Captain Harry Mansson AM is a Master Mariner, a retired ship’s Captain, with a subsequent varied background as an international consultant to the United Nations/World Bank to a shipping management entrepreneur. He has enjoyed a stellar career at sea and onshore.
Starting with the Swedish Merchant Navy, he also served as an officer in the Swedish Royal Navy sweeping active mines. In 1972 he established Orient Shipping Services Pty Ltd as the general agent for the entry of the Orient Overseas Line (now OOCL) into the Asia/ Australia trade. In 1993 he was deservedly awarded the Order of Australia for services to shipping and international trade.
Sometimes our marketing strategies went fairly “lofty”, to levels and complexities far away from the regular Board Room Lunches. All still associated with that business but involved more adventurous projects, such as this one.
Hong Kong – Beijing International Car Rally 1985
I was never a petrol head. Circuit racing seemed, by definition, very repetitious and unhealthy, and its cousin rally driving was very much an unknown card with its notable IDs of dust and rolling-overs. But I had a very dear friend in the form of Donald McDonald, the shipping manager for Australian Ricegrowers, who exported some 100,000+ tonnes of bagged rice to Hong Kong annually. He reported to me that the first ever full blast car rally in China would come up and be the full blast 1985 Hong Kong – Beijing event, programmed to run for six days, starting at the Hong Kong Ocean Terminal roof and finishing at Tiananmen Square in Beijing. Donald wanted us to be in it.
The car would be built by his expert son-in-law and it would feature as sponsors Ricegrowers, its main rice buyer client Lui Hing Hop, Orient Overseas Container Line, Orient Shipping Services and sundry friends and clients. It was a ‘blind’ rally, meaning no pre-race recces (reconnaissance) were permitted, and it was tightly protected by up to 25,000 police! It turned out to be an amazing experience.
China’s interior had seen very few cars other than military trucks. Furthermore, foreigners were an unknown for most of the farmlands and forest populations. The route took us across both the Yellow and Yangtze Rivers, through deep and primitive farmland without any electricity other than what battery was required to power a communal nine-inch TV-set in the local community hall, on which to watch revolutionary ballets and singsongs. In the town of Wuhan (current pop. 9 million) a public holiday was proclaimed, so that the populace could line up 20 deep, kept in line by the coppers, to watch the passing parade of foreign rally cars and their many support vehicles. We noted how mothers would shield their kids’ eyes with their hands, so that they wouldn’t get “induced” by the foreign devils’ picture taking.
By and large the people were friendly, until we reached the northerly beauty of mountains and clean air, where rocks were thrown, more from fear than from animosity against the international hordes of competitors, supports crews, media and the hangers-on. Accommodation was very Spartan, sometimes only bunks on the floor and with Chairman Mao’s wall picture as the only tolerantly smiling face decoration in sight. Food was dicey due to lack of refrigeration, so we stayed mainly with citrus fruit and boiled eggs as the diet and lost about 1kg each for each of the six days.

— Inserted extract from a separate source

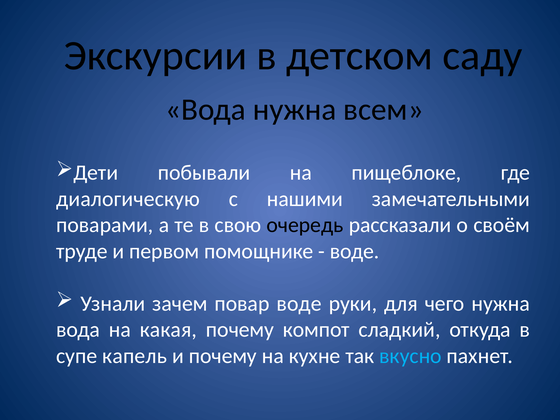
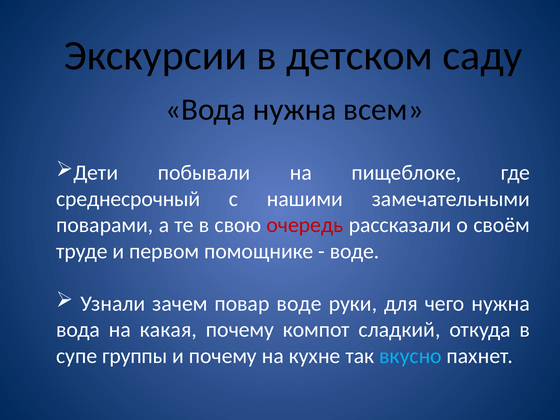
диалогическую: диалогическую -> среднесрочный
очередь colour: black -> red
капель: капель -> группы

We finally ended up at the Great Wall outside Beijing, and then the last racing stage before the Tiananmen Square finish. My wife Julia awaited us together with the wife of one of our service crew, which had us concerned, since their vehicles and passengers had been lost from us for the last three days. The wife started to ask where her hubby was, but I had only gone as far as hugging her and beginning to say: “Dear, you know that sometimes things are not quite as bad as they may seem, you will look back and laugh”, when the guys and car fronted up, having been transported by the courtesy of the howling police car.

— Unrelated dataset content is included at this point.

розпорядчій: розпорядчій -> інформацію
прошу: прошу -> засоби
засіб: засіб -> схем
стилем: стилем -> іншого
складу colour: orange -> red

The rally had several international champions from Europe participating, and our own ambition was restricted to arriving alive. But having achieved that, I wondered why we couldn’t do better than down the field! So, when the repeat rallies were announced for 1986 and 1987, we did them both, and I was determined to at least get a place; almost 50 years old and with no other rally experience behind me. For the 1987 rally, I recruited the five time Australian champion Ross Dunkerton to drive with me, and we won our class in the top four overall.

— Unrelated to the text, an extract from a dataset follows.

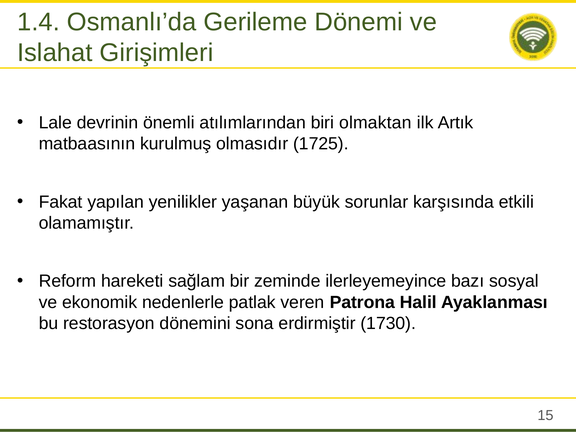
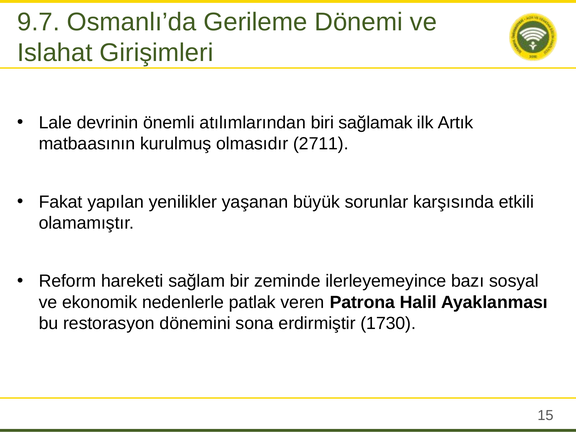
1.4: 1.4 -> 9.7
olmaktan: olmaktan -> sağlamak
1725: 1725 -> 2711
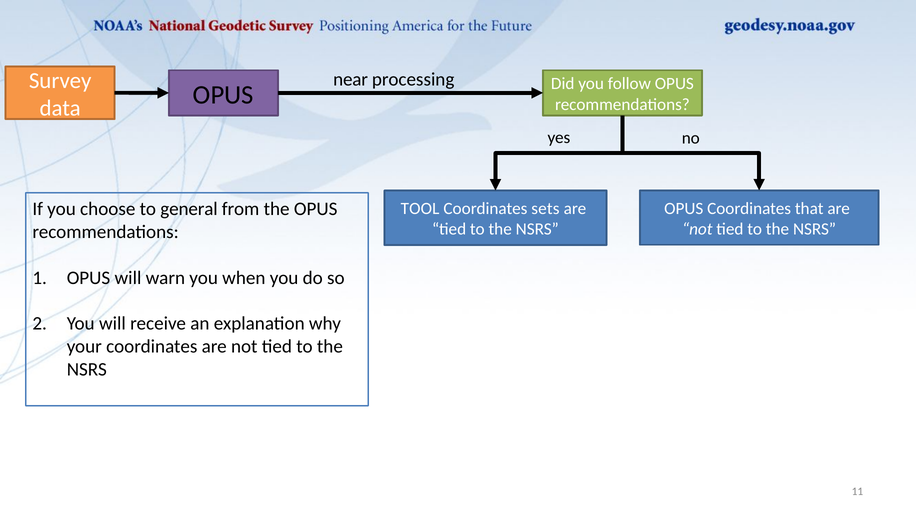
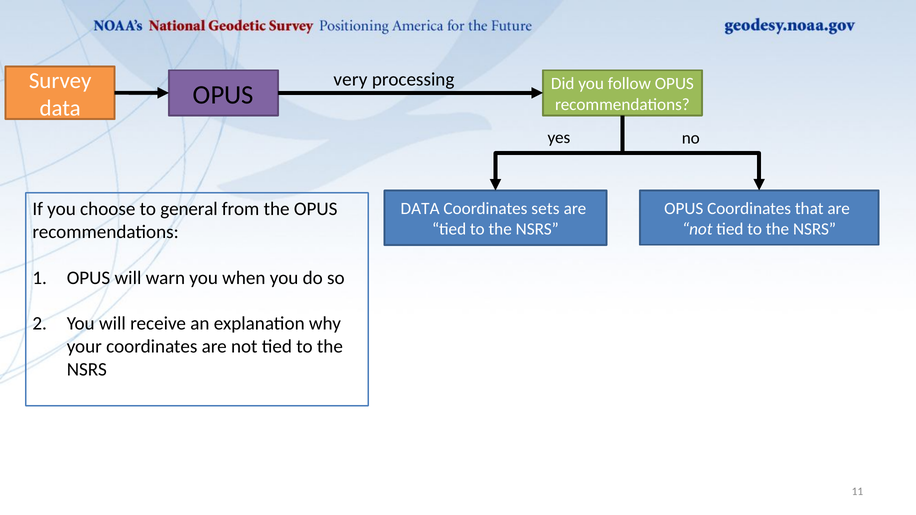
near: near -> very
TOOL at (420, 209): TOOL -> DATA
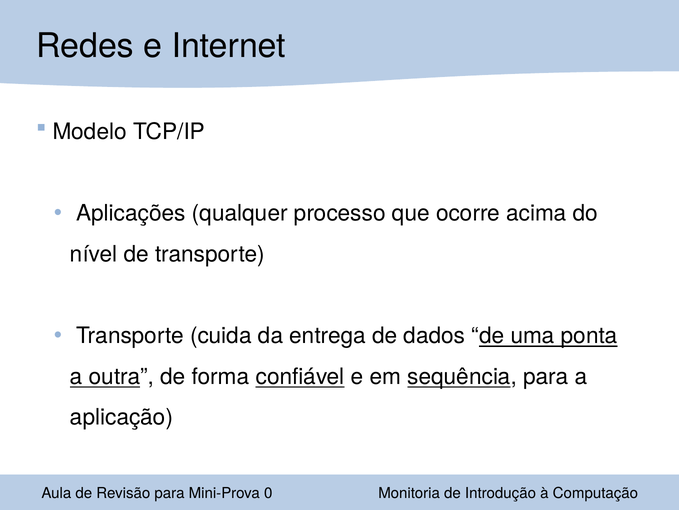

So, Australian Ricegrowers and OOCL both got a fair exposure to inland China. The finishes would normally result in big nights like in the Great Hall of the People, where we had a senior uniformed and capped military at each table to give us ‘face’, even if the lack of English and Mandarin on respective sides restrained the joke-telling somewhat.
… and Rally On
After 1987, China stopped further rallies due to “security problems”. But the success from 1987 prompted me to look at other promotional rally events. The first became the Australian Safari, a two-week endurance from Alice Springs to the Kununurra region and then in the Tanami Desert with zero degrees at night, then east to Mount Isa down to western NSW and Sydney. This was in a panel van with Donald and our “road runner” (fence gate operator). We rolled mid-event and drove for four days in the dust and heat with face masks and no windscreen. At “Isa”, a long needed shower and cleaning out dust of ears and other bits for an hour. Wipe dry with towel, which promptly turned dust red. My GP said that the dust remained in my ears for six months.
….and on… London-Sydney, London – Acapulco and London – Cape Town…
Our clients with signs on our car certainly got international exposure, when Ross Dunkerton and myself continued on with these marathons spread over a number of years. This added to the Australian National Championship and the World Rally Championships, in which we saw good success, winning in both.
More of this later. But it made me compare the saying about a sailor on a horse to one with a sailor in a race car. In his 60s!